O leitor psi curioso ou apaixonado, que se dispuser a ler alguns milhares de obras e artigos escritos até o presente sobre cibernética (não incluindo os artigos aparecidos na grande imprensa, cotidiana ou semanal) deverá, portanto, manter-se em guarda contra os entusiasmos ou as críticas excessivas.
A organização de uma "Associação Internacional de Cibernética" sancionou os debates; deram-lhe por objetivo a organização e a coordenação dos estudos de cibernética, dentro do espírito de objetividade que caracteriza as sociedades científicas de todos os países.

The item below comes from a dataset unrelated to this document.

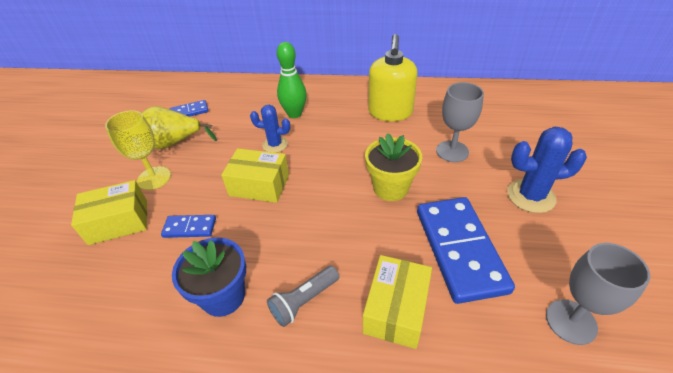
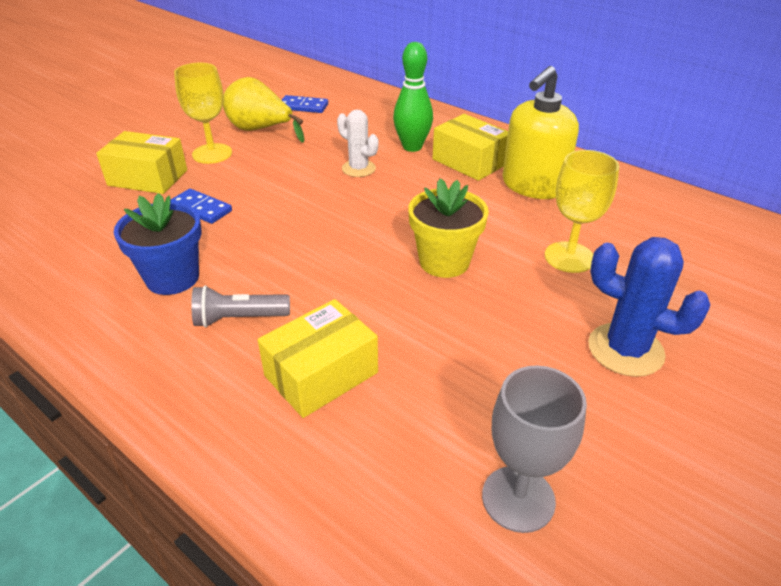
camera: 30 degrees right, 5 degrees down
(259, 185) = (302, 200): yellow box -> yellow box (469, 162)
(275, 145) = (358, 169): blue cactus -> white cactus
(452, 151) = (569, 257): grey goblet -> yellow goblet
(460, 249) = (459, 358): blue domino -> none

Cerca de mil membros inscritos em um ano, repartidos por trinta e dois países, dão prova de que a cibernética é considerada coisa séria e de que acreditam em sua utilidade.
Em setembro de 1957, reuniu-se um simpósio em Zurique, sob a presidência de Gonseth, com o objetivo de estudar as relações entre "Cibernética e conhecimento".
Em julho de 1962, outro simpósio de confrontação de teorias tinha lugar em Royaumont, sob o patrocínio da Sociedade de Colóquios Filosóficos Internacionais e com a colaboração de Associação Internacional de Cibernética, sobre "A informação nas Ciências". Neste encontrava-se N. Wiener, ladeado de cientistas e filósofos de numerosos países.
Finalmente, em 1963, criou-se a "Associação de Pedagogia Cibernética" e a "Sociedade Francesa de Cibernética".
Estes estudos doutrinários mostram a preocupação de pensadores do mundo inteiro em definir precisamente a natureza deste ser novo que Norbert Wiener engendrou, há vinte anos, num impulso de imaginação criadora. Mostram, também, a vitalidade das idéias ligadas a ele e a preocupação de tirar proveito delas.